**Passage given**
--*--
BAILII [Home] [Databases] [World Law] [Multidatabase Search] [Help] [Feedback]

England and Wales Court of Appeal (Civil Division) Decisions


You are here: BAILII >> Databases >> England and Wales Court of Appeal (Civil Division) Decisions >> S-M (Children), Re [2002] EWCA Civ 1387 (21 August 2002)
URL: http://www.bailii.org/ew/cases/EWCA/Civ/2002/1387.html
Cite as: [2002] EWCA Civ 1387

[New search] [Printable RTF version] [Help]


Neutral Citation Number: [2002] EWCA Civ 1387
B1/2002/1021

IN THE SUPREME COURT OF JUDICATURE
IN THE COURT OF APPEAL (CIVIL DIVISION)
ON APPEAL FROM THE HIGH COURT OF JUSTICE
FAMILY DIVISION
(Mrs Justice Hogg)

The Royal Courts of Justice
Strand
London WC2
Wednesday 21st August, 2002

B e f o r e :

LADY JUSTICE HALE DBE
____________________

S-M (CHILDREN)

____________________

(Computer-aided transcript of the Palantype Notes
of Smith Bernal Reporting Limited
190 Fleet Street London EC4A 2AG
Tel: 020 7404 1400
Official Shorthand Writers to the Court)

____________________

THE APPLICANT/FATHER appeared on his own behalf
THE RESPONDENT did not appear and was not represented

____________________

HTML VERSION OF JUDGMENT
____________________

Crown Copyright ©

  1. LADY JUSTICE HALE: This is the father's application for permission to appeal against an order made by Hogg J in the Family Division of the High Court on 1st May 2002 in relation to his two daughters. They are F A, who was born on 20th September 1996 and so is now nearly 6, and I understand that she is known as A, and L A, who was born on 25th January 1998 and so is now 4½ and is known to the father, at least, as L. They live with their mother and half-sisters and brothers. The complication in this case is that the mother is blind. I note that the father needs a short extension of time to make his application, but the extension required is so short that I grant him that extension.
  2. The father first applied for parental responsibility and contact with A in September 1997 when the mother was pregnant with L. At some later stage he also applied for a residence order and those applications were extended to L after she had been born. I do not know much about the course of the proceedings, because the applicant father has sensibly limited the papers he has put before me to those which are relevant to the most recent orders. Nevertheless, there was clearly a lengthy history in which the Official Solicitor was appointed to represent the children. A child psychiatrist, Dr Swift, was instructed to give an opinion and the local social services department was also involved. No doubt much of this was because of the mother's disability.
  3. There was a hearing before Hogg J on 19th December 2000 at which evidence was heard. I have not seen a copy of the Official Solicitor's report or that from Dr Swift, the psychiatrist, but the father tells me that they were limited in their usefulness because the mother had not permitted the Official Solicitor's representative or the psychiatrist to see the children. His perception is that they were in favour of contact in principle, but that there were clearly serious difficulties in view of the attitude adopted by the mother, and no doubt the court's reluctance to be as strenuous in their attempts to overcome that intransigence because of her disability. Some of that is speculation, but a reasonable speculation on what is before me.
--*--
**Recorded data**
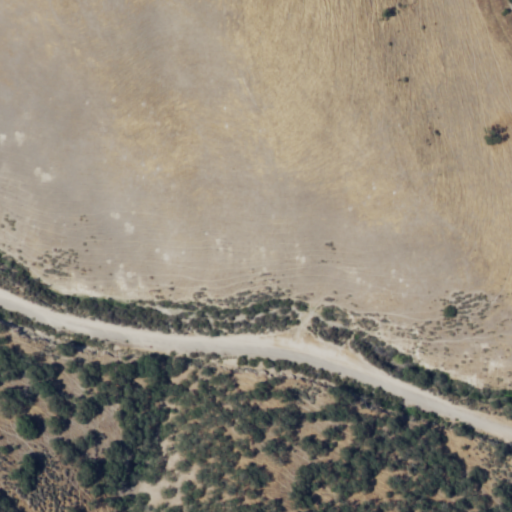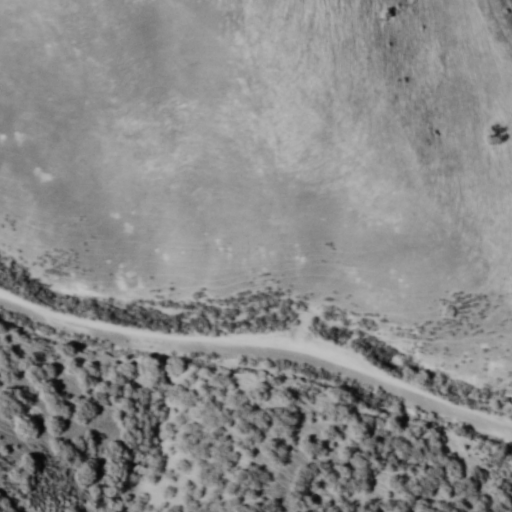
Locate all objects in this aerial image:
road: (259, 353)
--*--
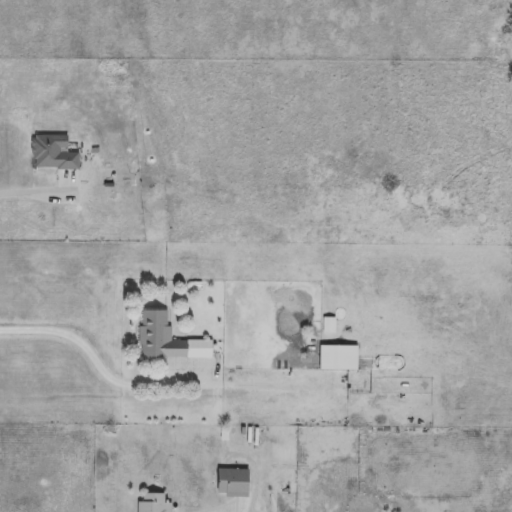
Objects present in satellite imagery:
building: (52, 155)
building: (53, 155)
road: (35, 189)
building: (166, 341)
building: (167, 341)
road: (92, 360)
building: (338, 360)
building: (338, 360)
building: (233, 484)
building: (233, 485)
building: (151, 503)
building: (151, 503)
--*--
**What this exercise asks**
(A) Return the part of the judgment starting at "[New search] [Printable" and ending at "THE COURT OF APPEAL (CIVIL DIVISION)".
(B) According to the judgment, when did the father first apply for parental responsibility and contact with A?
The material has no connection to the judgment.

**Solutions per task**
(A)
[New search] [Printable RTF version] [Help]


Neutral Citation Number: [2002] EWCA Civ 1387
B1/2002/1021

IN THE SUPREME COURT OF JUDICATURE
IN THE COURT OF APPEAL (CIVIL DIVISION)

(B) In September 1997, when the mother was pregnant with L.